- Directed by: Madeleine Sackler
- Production company: Great Curve Films
- Release date: April 25, 2018 (Tribeca);
- Running time: 81 minutes
- Country: United States
- Language: English

= It's a Hard Truth Ain't It =

It's A Hard Truth Ain't It is a 2018 American documentary film directed by Madeleine Sackler, Dennis Brown, Franklin Cox, Brandon Crider, Clifford Elswick, Joseph Henderson, Herb Robertson, Rushawn Tanksley, Marshaun Bugg, Al'jonon Coleman, James Collins, Quentis Hardiman, Charles Lawrence, and Mark Thacker.
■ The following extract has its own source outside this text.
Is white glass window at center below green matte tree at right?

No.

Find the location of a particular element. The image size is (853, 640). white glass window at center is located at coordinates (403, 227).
It is the first widely released film co-directed by people who are incarcerated. In the film, 13 men incarcerated in the Pendleton Correctional Facility in Indiana study filmmaking with Sackler to tell their own stories. Sackler's fiction film, O.G., was in part inspired by the work done for this documentary; many of the co-directors in It's A Hard Truth Ain't It also appear in O.G.

It's A Hard Truth Ain't It was nominated for an Emmy Award in the Outstanding Arts and Culture Documentary category.

Animated portrayals of the men's memories were created by Yoni Goodman.

The film and O.G. were both acquired by HBO after premiering at the Tribeca Film Festival.